• _Task to complete_:
Please format the lines below as a Markdown table with two columns, "No." for the row number and "Line" for the line itself, and omit any blank lines.

══ Available data ══

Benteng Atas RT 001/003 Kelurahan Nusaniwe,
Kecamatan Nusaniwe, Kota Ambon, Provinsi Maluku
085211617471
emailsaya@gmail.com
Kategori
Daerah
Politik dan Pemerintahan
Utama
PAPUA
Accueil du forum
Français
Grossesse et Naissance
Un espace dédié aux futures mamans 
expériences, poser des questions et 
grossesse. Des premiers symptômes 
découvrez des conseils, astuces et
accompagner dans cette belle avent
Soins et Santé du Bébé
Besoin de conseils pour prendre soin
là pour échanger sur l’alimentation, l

═══

• _Exercise response_:
| No. | Line |
|---|---|
| 1 | Benteng Atas RT 001/003 Kelurahan Nusaniwe, |
| 2 | Kecamatan Nusaniwe, Kota Ambon, Provinsi Maluku |
| 3 | 085211617471 |
| 4 | emailsaya@gmail.com |
| 5 | Kategori |
| 6 | Daerah |
| 7 | Politik dan Pemerintahan |
| 8 | Utama |
| 9 | PAPUA |
| 10 | Accueil du forum |
| 11 | Français |
| 12 | Grossesse et Naissance |
| 13 | Un espace dédié aux futures mamans  |
| 14 | expériences, poser des questions et  |
| 15 | grossesse. Des premiers symptômes  |
| 16 | découvrez des conseils, astuces et |
| 17 | accompagner dans cette belle avent |
| 18 | Soins et Santé du Bébé |
| 19 | Besoin de conseils pour prendre soin |
| 20 | là pour échanger sur l’alimentation, l |